▶ WHAT TO DO:
Although the records include pictures, print only the rest, exactly as written.

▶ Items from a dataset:
☆ ☆ ☆

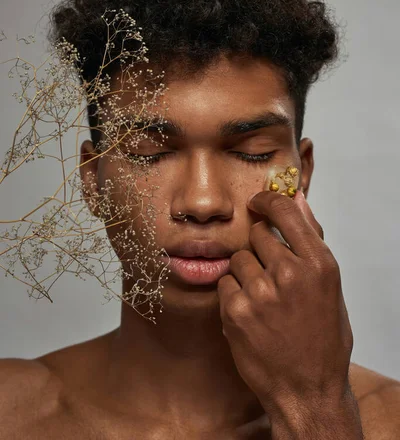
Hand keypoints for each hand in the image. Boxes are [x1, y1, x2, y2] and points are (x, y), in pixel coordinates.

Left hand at [217, 189, 354, 420]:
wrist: (307, 391)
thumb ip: (311, 238)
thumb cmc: (323, 340)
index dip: (267, 200)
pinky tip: (250, 314)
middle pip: (257, 234)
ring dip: (246, 272)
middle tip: (270, 273)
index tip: (257, 202)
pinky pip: (225, 283)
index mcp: (318, 264)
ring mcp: (260, 293)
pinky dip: (234, 294)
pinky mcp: (236, 312)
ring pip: (239, 259)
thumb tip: (296, 198)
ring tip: (263, 299)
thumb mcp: (329, 286)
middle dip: (260, 248)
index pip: (285, 211)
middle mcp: (289, 274)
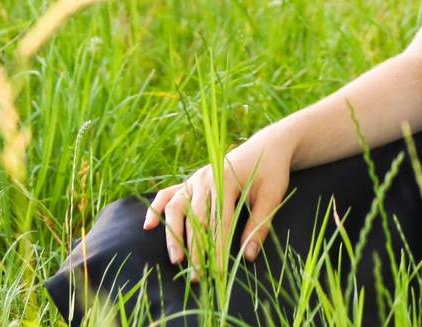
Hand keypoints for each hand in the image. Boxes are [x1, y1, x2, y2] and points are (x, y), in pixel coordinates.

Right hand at [142, 125, 294, 276]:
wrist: (266, 146)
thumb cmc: (271, 172)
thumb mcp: (272, 196)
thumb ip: (259, 226)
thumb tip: (248, 257)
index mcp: (226, 180)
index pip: (219, 222)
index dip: (217, 249)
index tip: (218, 272)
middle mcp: (206, 178)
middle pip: (196, 219)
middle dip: (195, 250)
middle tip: (197, 276)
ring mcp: (195, 178)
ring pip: (177, 207)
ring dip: (173, 234)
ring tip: (176, 258)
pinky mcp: (191, 181)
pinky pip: (169, 194)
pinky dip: (156, 208)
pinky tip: (148, 225)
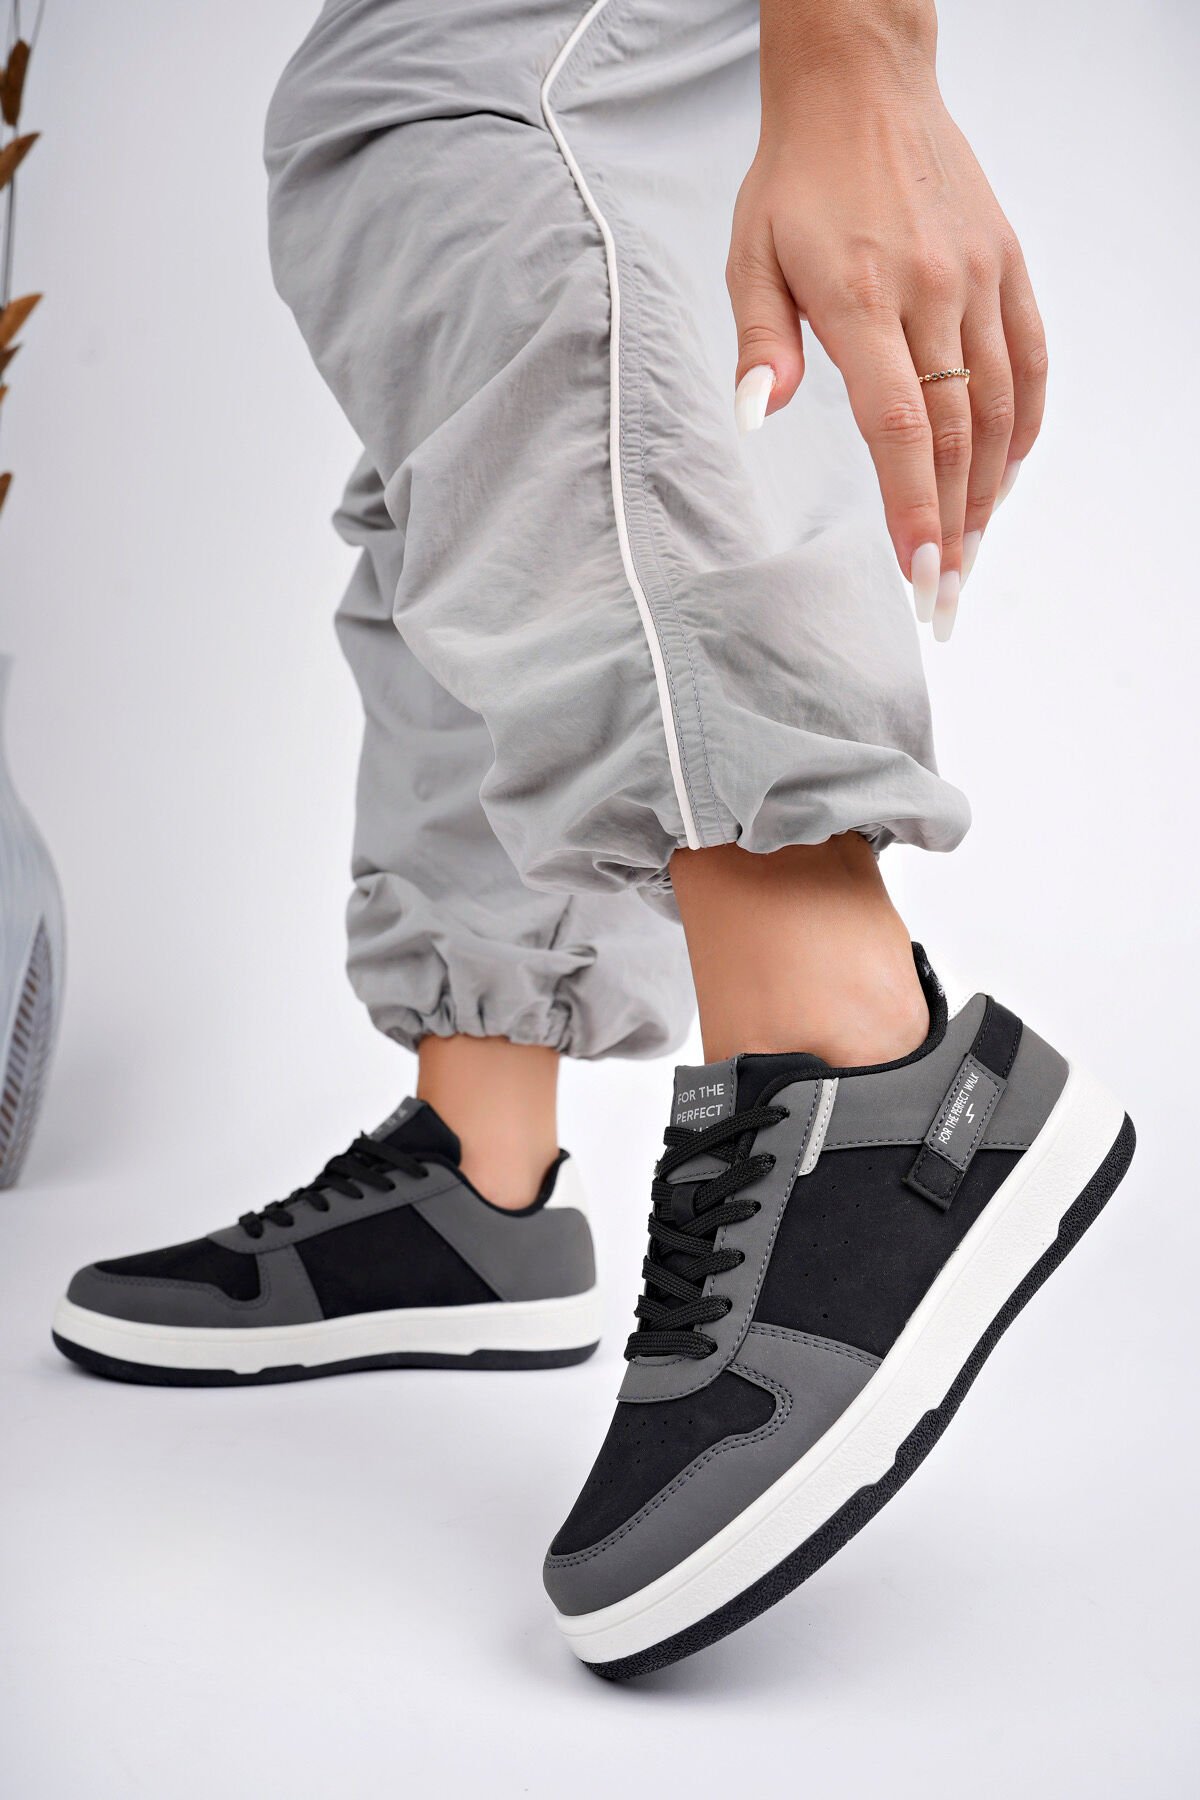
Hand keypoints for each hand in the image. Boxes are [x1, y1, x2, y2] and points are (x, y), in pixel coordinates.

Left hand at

☆ ☆ ☆

▶ OUTPUT FOR THIS TASK:
Hand keypoints for each hand in the image. Boxes are [x1, y1, x2, y2] and points are (x, y), in pixel coordinates.

Left hand at [217, 189, 354, 420]:
wrist: (307, 391)
thumb ip: (311, 238)
thumb cmc: (323, 340)
index dip: (267, 200)
pinky tip: (250, 314)
middle pip: (257, 234)
ring dip: (246, 272)
middle tip: (270, 273)
index tip: (257, 202)
pinky pip: (225, 283)
index mcp: (318, 264)
ring mcp: (260, 293)
pinky dip: (234, 294)
pinky mcp: (236, 312)
ring pip: (239, 259)
thumb tip: (296, 198)
ring tip: (263, 299)
thumb mcp: (329, 286)
middle dip: (260, 248)
index pip: (285, 211)
middle mcp: (289, 274)
Hand keypoints for each hand in the image. Boxes are [x1, y1, x2, y2] and points are (x, y), in pixel coordinates.

Right hand at [142, 125, 294, 276]:
wrist: (266, 146)
thumb cmc: (271, 172)
thumb mcp: (272, 196)
thumb ip: (259, 226)
thumb tip: (248, 257)
index mcp: (226, 180)
index pip: (219, 222)
index dip: (217, 249)
index tip: (218, 272)
middle mcp: (206, 178)
middle pip: (196, 219)
middle dip: (195, 250)
middle tip: (197, 276)
ring mcp: (195, 178)
ring pip: (177, 207)
ring dip: (173, 234)
ring tip: (176, 258)
pinky mcp: (191, 181)
pinky pip: (169, 194)
pinky dip: (156, 208)
pinky tip: (148, 225)
Hand keypoints for each hand in the image. Boxes are [x1, y1, x2, y2] and points are (x, y), in pixel coordinates.

Left hand at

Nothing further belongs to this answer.